Después de tres años, se vuelve a revisar la sentencia impuesta a Daniel Mora Monge, conductor que atropelló y mató a cuatro ciclistas en Curridabat, el 17 de enero de 2017, los cargos de homicidio culposo se le impusieron solo por una de las víctimas ya que las otras familias lograron conciliar.
En el 2019 casi tres personas por día fallecieron en bicicleta, estás cifras son alarmantes y preocupantes ya que una gran parte de los costarricenses estamos adoptado una nueva forma para transitar en nuestras calles, pero existe otra parte que no acepta y ni comprende esta oleada de ciclistas, la irresponsabilidad y la intolerancia de ciertos conductores en carrera lleva a desenlaces bastante trágicos.
Las bicicletas se han posicionado entre los costarricenses como un medio alternativo de transporte, trabajo y recreación, la salud se ve beneficiada y se disminuyen las emisiones de gases de efecto invernadero, Costa Rica busca ser un paraíso para los ciclistas en América Central, según National Geographic en español.

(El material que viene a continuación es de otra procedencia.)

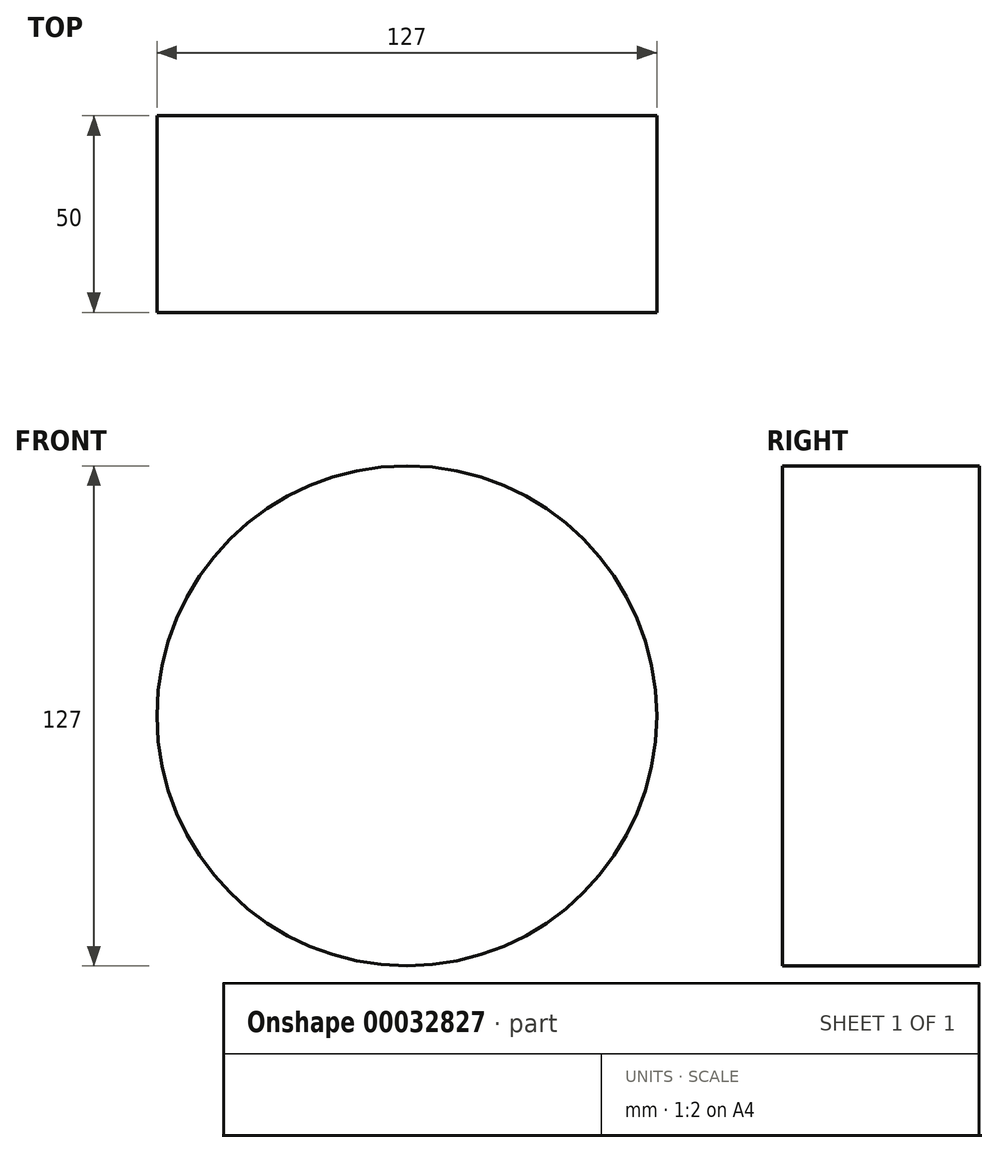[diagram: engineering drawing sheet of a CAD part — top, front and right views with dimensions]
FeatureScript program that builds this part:
annotation { "Feature Type Name" : "Feature", "Feature Type Description" : "" }
export const myFeature = defineFeature(function(context is Context, id is Id, definition is map)
    precondition{}
    {
        {
            var Q0;
            Q0=qCreatedBy(makeId("Front.planeOp"),FACE);
            var sketch = newSketch(context, id + "F0", { "sketchPlane" : qUnion([Q0])});
            skCircle(sketch, "E0", {"center": v(0, 0) * mm, "radius": 63.5 * mm});
            skSolve(sketch);
        }
        {
            var Q0;
            Q0=makeQuery(id+"F0.imprint","IMPRINT",FACE,{"disambiguationData":[TD([[makeQuery(id+"F0.imprint","IMPRINT",EDGE,{"derivedFrom":sQuery(id+"F0.wireOp",EDGE,"E0")}),1.0]])]});
            extrude(context, id + "F1", {"entities" : qUnion([Q0]), "depth" : 50 * mm});
        }
    });
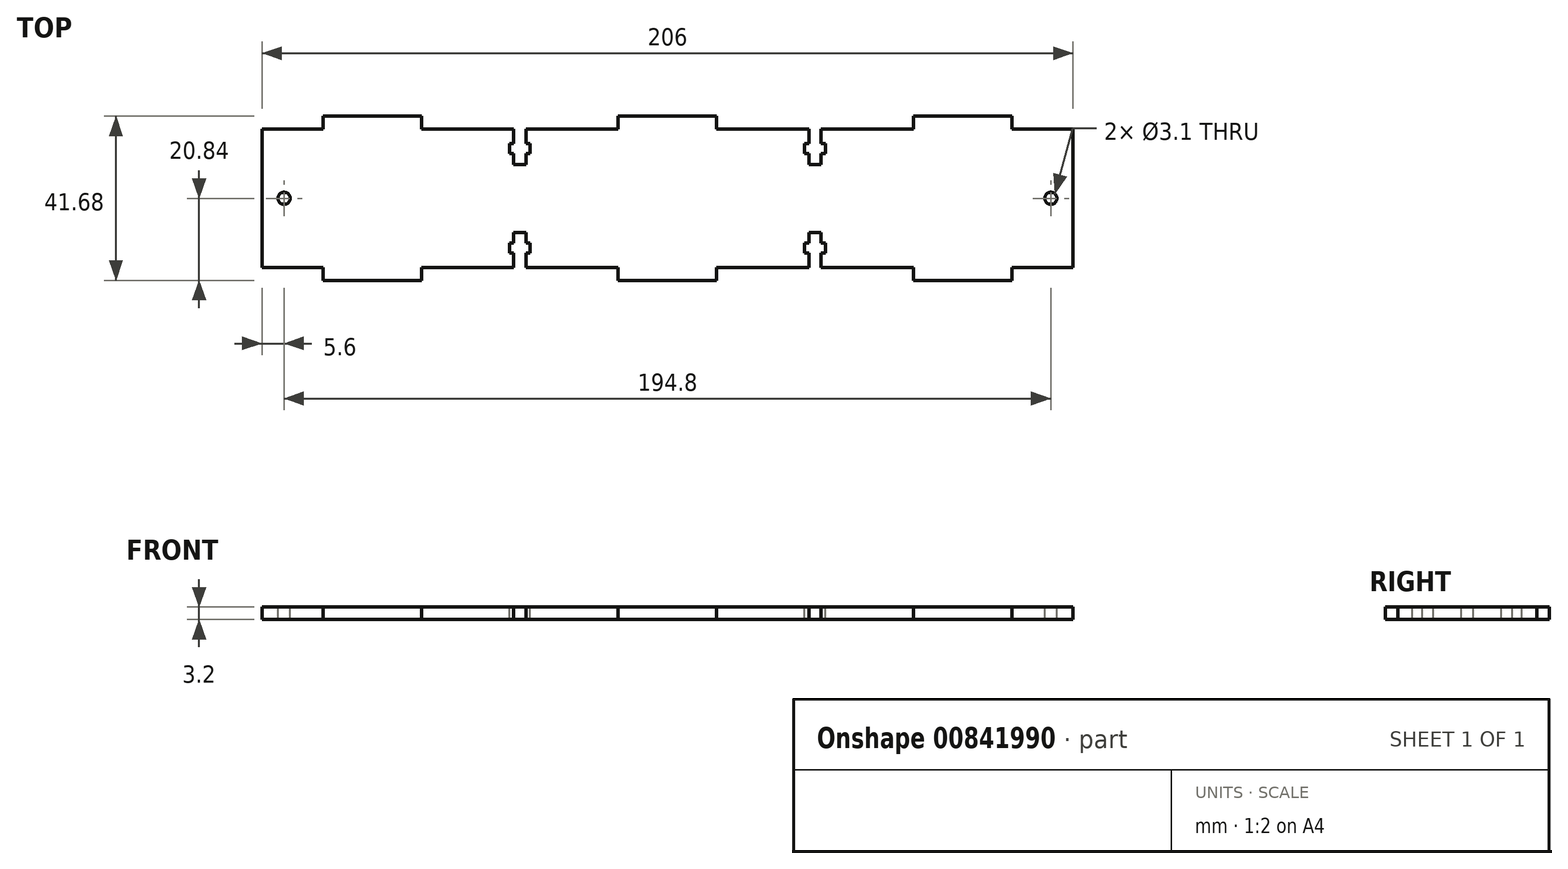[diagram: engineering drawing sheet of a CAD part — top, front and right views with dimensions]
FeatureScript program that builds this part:
annotation { "Feature Type Name" : "Feature", "Feature Type Description" : "" }
export const myFeature = defineFeature(function(context is Context, id is Id, definition is map)
    precondition{}
    {
        {
            assignVariable(context, id + "F0", {"name" : "mat_t", "anyValue" : 3.2});
        }
        {
            var Q0;
            Q0=qCreatedBy(makeId("Top.planeOp"),FACE);
            var sketch = newSketch(context, id + "F1", { "sketchPlane" : qUnion([Q0])});
            skLineSegment(sketch, "E0.bottom", {"start": v(103, -17.64) * mm, "end": v(-103, -17.64) * mm});
            skLineSegment(sketch, "E0.top", {"start": v(103, 17.64) * mm, "end": v(-103, 17.64) * mm});
            skLineSegment(sketch, "E0.left", {"start": v(103, -17.64) * mm, "end": v(103, 17.64) * mm});
            skLineSegment(sketch, "E0.right", {"start": v(-103, -17.64) * mm, "end": v(-103, 17.64) * mm});
            skPoint(sketch, "E0.middle", {"position": v(0, 0) * mm});
            skSolve(sketch);
        }
        {
            var Q0;
            Q0 = qSketchRegion(id + "F1", true);
            extrude(context, id + "F2", {"entities" : qUnion([Q0]), "depth" : (getVariable(context, 'mat_t')) * mm, "offsetDistance" : 25 * mm});
        }
        {
            var Q0;
            Q0=makeQuery(id+"F2.opExtrude","CAP_FACE",FACE,{"disambiguationData":[OSD([sQuery(id+"F1.wireOp",EDGE,"E0.bottom"),sQuery(id+"F1.wireOp",EDGE,"E0.top"),sQuery(id+"F1.wireOp",EDGE,"E0.left"),sQuery(id+"F1.wireOp",EDGE,"E0.right")])],"isStart":false});
            var sketch = newSketch(context, id + "F3", { "sketchPlane" : qUnion([Q0])});
            skLineSegment(sketch, "E1", {"start": v(-103, 0) * mm, "end": v(103, 0) * mm, "construction": true});
            skLineSegment(sketch, "E2", {"start": v(0, 17.64) * mm, "end": v(0, -17.64) * mm, "construction": true});
            skLineSegment(sketch, "E3.bottom", {"start": v(-87.5, -17.64) * mm, "end": v(-62.5, -17.64) * mm});
            skLineSegment(sketch, "E3.top", {"start": v(-87.5, -20.84) * mm, "end": v(-62.5, -20.84) * mm});
            skLineSegment(sketch, "E3.left", {"start": v(-87.5, -17.64) * mm, "end": v(-87.5, -20.84) * mm});
            skLineSegment(sketch, "E3.right", {"start": v(-62.5, -17.64) * mm, "end": v(-62.5, -20.84) * mm});
            skLineSegment(sketch, "E4.bottom", {"start": v(-12.5, -17.64) * mm, "end": v(12.5, -17.64) * mm});
            skLineSegment(sketch, "E4.top", {"start": v(-12.5, -20.84) * mm, "end": v(12.5, -20.84) * mm});
            skLineSegment(sketch, "E4.left", {"start": v(-12.5, -17.64) * mm, "end": v(-12.5, -20.84) * mm});
            skLineSegment(sketch, "E4.right", {"start": v(12.5, -17.64) * mm, "end": v(12.5, -20.84) * mm});
            skLineSegment(sketch, "E5.MirrorCS", {"start": v(87.5, -20.84) * mm, "end": v(62.5, -20.84) * mm});
            skLineSegment(sketch, "E6.MirrorCS", {"start": v(87.5, -17.64) * mm, "end": v(62.5, -17.64) * mm});
            skLineSegment(sketch, "E7.MirrorCS", {"start": v(87.5, -17.64) * mm, "end": v(87.5, -20.84) * mm});
            skLineSegment(sketch, "E8.MirrorCS", {"start": v(62.5, -17.64) * mm, "end": v(62.5, -20.84) * mm});
            skLineSegment(sketch, "E9", {"start": v(-75, -17.64) * mm, "end": v(-75, -20.84) * mm, "construction": true});
            skLineSegment(sketch, "E10", {"start": v(75, -17.64) * mm, "end": v(75, -20.84) * mm, "construction": true});
            skLineSegment(sketch, "E11.MirrorCS", {"start": v(75, 17.64) * mm, "end": v(75, 20.84) * mm, "construction": true});
            skLineSegment(sketch, "E12.MirrorCS", {"start": v(87.5, 17.64) * mm, "end": v(62.5, 17.64) * mm});
            skLineSegment(sketch, "E13.MirrorCS", {"start": v(-87.5, 17.64) * mm, "end": v(-62.5, 17.64) * mm});
            skLineSegment(sketch, "E14.MirrorCS", {"start": v(-12.5, 17.64) * mm, "end": v(-12.5, 20.84) * mm});
            skLineSegment(sketch, "E15.MirrorCS", {"start": v(-75, 17.64) * mm, "end": v(-75, 20.84) * mm, "construction": true});
            skLineSegment(sketch, "E16.MirrorCS", {"start": v(-12.5, 17.64) * mm, "end": v(12.5, 17.64) * mm});
            skLineSegment(sketch, "E17.MirrorCS", {"start": v(-87.5, 17.64) * mm, "end": v(-87.5, 20.84) * mm});
            skLineSegment(sketch, "E18.MirrorCS", {"start": v(62.5, 17.64) * mm, "end": v(62.5, 20.84) * mm});
            skLineSegment(sketch, "E19.MirrorCS", {"start": v(-87.5, 20.84) * mm, "end": v(-62.5, 20.84) * mm});
            skLineSegment(sketch, "E20.MirrorCS", {"start": v(12.5, 17.64) * mm, "end": v(12.5, 20.84) * mm});
            skLineSegment(sketch, "E21.MirrorCS", {"start": v(87.5, 20.84) * mm, "end": v(62.5, 20.84) * mm});
            skLineSegment(sketch, "E22.MirrorCS", {"start": v(-62.5, 17.64) * mm, "end": v(-62.5, 20.84) * mm});
            skLineSegment(sketch, "E23.MirrorCS", {"start": v(-12.5, 20.84) * mm, "end": v(12.5, 20.84) * mm});
            skLineSegment(sketch, "E24.MirrorCS", {"start": v(87.5, 17.64) * mm, "end": v(87.5, 20.84) * mm});
            skSolve(sketch);
        }
        {
            var Q0;
            Q0 = qSketchRegion(id + "F3", true);
            var Q1;
            Q1=makeQuery(id+"F2.opExtrude","CAP_FACE",FACE,{"disambiguationData":[OSD([sQuery(id+"F1.wireOp",EDGE,"E0.bottom"),sQuery(id+"F1.wireOp",EDGE,"E0.top"),sQuery(id+"F1.wireOp",EDGE,"E0.left"),sQuery(id+"F1.wireOp",EDGE,"E0.right")])],"isStart":true});
            extrude(context, id + "F4", {"entities" : qUnion([Q0]), "operationType" : NewBodyOperationType.ADD, "endBound" : BoundingType.UP_TO_SURFACE, "oppositeDirection" : true, "depth" : 25 * mm, "endBoundEntityFace" : qUnion([Q1]), "offsetDistance" : 25 * mm});
        }
        {
            var Q0;
            Q0=makeQuery(id+"F2.opExtrude","CAP_FACE",FACE,{"disambiguationData":[OSD([sQuery(id+"F1.wireOp",EDGE,"E0.bottom"),sQuery(id+"F1.wireOp",EDGE,"E0.top"),sQuery(id+"F1.wireOp",EDGE,"E0.left"),sQuery(id+"F1.wireOp",EDGE,"E0.right")])],"isStart":false});
            var sketch = newSketch(context, id + "F5", { "sketchPlane" : qUnion([Q0])});
            skLineSegment(sketch, "E25", {"start": v(0, 20.84) * mm, "end": v(0, -20.84) * mm, "construction": true});
            skLineSegment(sketch, "E26", {"start": v(-97.4, 17.64) * mm, "end": v(-97.4, -17.64) * mm, "construction": true});
            skCircle(sketch, "E27", {"center": v(-97.4, 0) * mm, "radius": 1.55 * mm});
            skCircle(sketch, "E28.MirrorC", {"center": v(97.4, 0) * mm, "radius": 1.55 * mm});
            skLineSegment(sketch, "E29.bottom", {"start": v(-35.95, -17.64) * mm, "end": v(-35.95, -8.64) * mm});
            skLineSegment(sketch, "E29.top", {"start": v(-39.05, -17.64) * mm, "end": v(-39.05, -8.64) * mm});
            skLineSegment(sketch, "E29.left", {"start": v(-35.95, -17.64) * mm, "end": v(-39.05, -17.64) * mm});
            skLineSegment(sketch, "E29.right", {"start": v(-35.95, -8.64) * mm, "end": v(-39.05, -8.64) * mm});
            skLineSegment(sketch, "E30", {"start": v(-37.5, -17.64) * mm, "end": v(-37.5, -8.64) * mm, "construction": true});
            skLineSegment(sketch, "E31.bottom", {"start": v(-34.85, -11.4) * mm, "end": v(-34.85, -13.9) * mm});
            skLineSegment(sketch, "E31.top", {"start": v(-40.15, -11.4) * mm, "end": v(-40.15, -13.9) * mm});
            skLineSegment(sketch, "E31.left", {"start": v(-34.85, -11.4) * mm, "end": v(-40.15, -11.4) * mm});
            skLineSegment(sketch, "E31.right", {"start": v(-34.85, -13.9) * mm, "end": v(-40.15, -13.9) * mm});
            skPoint(sketch, "E31.middle", {"position": v(-37.5, -12.64) * mm});
            skLineSegment(sketch, "E32.MirrorCS", {"start": v(35.95, -17.64) * mm, "end": v(39.05, -17.64) * mm});
            skLineSegment(sketch, "E33.MirrorCS", {"start": v(34.85, -11.4) * mm, "end": v(34.85, -13.9) * mm});
            skLineSegment(sketch, "E34.MirrorCS", {"start": v(40.15, -11.39) * mm, "end": v(40.15, -13.89) * mm});
            skLineSegment(sketch, "E35.MirrorCS", {"start": v(35.95, -8.64) * mm, "end": v(39.05, -8.64) * mm});
            skLineSegment(sketch, "E36.MirrorCS", {"start": v(34.85, -11.4) * mm, "end": v(40.15, -11.39) * mm});
            skLineSegment(sketch, "E37.MirrorCS", {"start": v(34.85, -13.9) * mm, "end": v(40.15, -13.9) * mm});
            skLineSegment(sketch, "E38.MirrorCS", {"start": v(35.95, -17.64) * mm, "end": v(35.95, -8.64) * mm});
            skPoint(sketch, "E39.MirrorP", {"position": v(37.5, -12.64) * mm});
            skLineSegment(sketch, "E40.MirrorCS", {"start": v(37.5, -17.64) * mm, "end": v(37.5, -8.64) * mm, "construction": true});
            skLineSegment(sketch, "E41.MirrorCS", {"start": v(39.05, -17.64) * mm, "end": v(39.05, -8.64) * mm});
            skLineSegment(sketch, "E42", {"start": v(-103, 0) * mm, "end": v(103, 0) * mm, "construction": true});
            skLineSegment(sketch, "E43.MirrorCS", {"start": v(-35.95, 8.64) * mm, "end": v(-39.05, 8.64) * mm});
            skLineSegment(sketch, "E44.MirrorCS", {"start": v(-35.95, 17.64) * mm, "end": v(-39.05, 17.64) * mm});
            skLineSegment(sketch, "E45.MirrorCS", {"start": v(40.15, 11.4) * mm, "end": v(40.15, 13.9) * mm});
            skLineSegment(sketch, "E46.MirrorCS", {"start": v(35.95, 17.64) * mm, "end": v(39.05, 17.64) * mm});
            skLineSegment(sketch, "E47.MirrorCS", {"start": v(-34.85, 11.4) * mm, "end": v(-34.85, 13.9) * mm});
            skLineSegment(sketch, "E48.MirrorCS", {"start": v(35.95, 8.64) * mm, "end": v(39.05, 8.64) * mm});
            skLineSegment(sketch, "E49.MirrorCS", {"start": v(-40.15, 11.4) * mm, "end": v(-40.15, 13.9) * mm});
            skLineSegment(sketch, "E50.MirrorCS", {"start": v(34.85, 11.4) * mm, "end": v(34.85, 13.9) * mm});
            skLineSegment(sketch, "E51.MirrorCS", {"start": v(34.85, 13.9) * mm, "end": v(40.15, 13.9) * mm});
            skLineSegment(sketch, "E52.MirrorCS", {"start": v(34.85, 11.4) * mm, "end": v(40.15, 11.4) * mm});
            skLineSegment(sketch, "E53.MirrorCS", {"start": v(-34.85, 11.39) * mm, "end": v(-40.15, 11.39) * mm});
            skLineSegment(sketch, "E54.MirrorCS", {"start": v(-34.85, 13.89) * mm, "end": v(-40.15, 13.89) * mm});
            skLineSegment(sketch, "E55.MirrorCS", {"start": v(35.95, 17.64) * mm, "end": v(35.95, 8.64) * mm});
            skLineSegment(sketch, "E56.MirrorCS", {"start": v(-37.5, 17.64) * mm, "end": v(-37.5, 8.64) * mm, "construction": true});
            skLineSegment(sketch, "E57.MirrorCS", {"start": v(-35.95, 17.64) * mm, "end": v(-35.95, 8.64) * mm});
            skPoint(sketch, "E58.MirrorP", {"position": v(-37.5, 12.64) * mm});
            skPoint(sketch, "E59.MirrorP", {"position": v(37.5, 12.64) * mm});
            skLineSegment(sketch, "E60.MirrorCS", {"start": v(-39.05, 17.64) * mm, "end": v(-39.05, 8.64) * mm});
            skLineSegment(sketch, "E61.MirrorCS", {"start": v(39.05, 17.64) * mm, "end": v(39.05, 8.64) * mm});
            skLineSegment(sketch, "E62.MirrorCS", {"start": v(37.5, 17.64) * mm, "end": v(37.5, 8.64) * mm, "construction": true});
            skPoint(sketch, "E63", {"position": v(0, 0) * mm});
            skPoint(sketch, "E64", {"position": v(0, -2.67) * mm});
            skSolve(sketch);
        }
        {
            var Q0;
            Q0 = qSketchRegion(id + "F5", true);
            extrude(context, id + "F6", {"entities" : qUnion([Q0]), "operationType" : NewBodyOperationType.REMOVE, "endBound" : BoundingType.THROUGH_ALL, "oppositeDirection" : true, "depth" : 25 * mm, "offsetDistance" : 25 * mm});
        }
    });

Pero qué imagen de paraíso estamos mostrando, si en las calles podemos encontrar más personas como Mora y castigos tan pobres que se desenlazan en mantener un domicilio fijo, firmar cada 15 días, tener impedimentos para salir del país, conducir un vehículo y la posibilidad de arresto domiciliario, como el impuesto al susodicho en febrero del año anterior, según noticias Monumental.
A pesar de que el Gobierno ha impulsado varias medidas como la construcción de ciclo vías, campañas de sensibilización, parqueos exclusivos, incentivos fiscales para empresas, y los ciclistas utilicen indumentaria para ser visibles en carretera, se necesita que los conductores sean prudentes.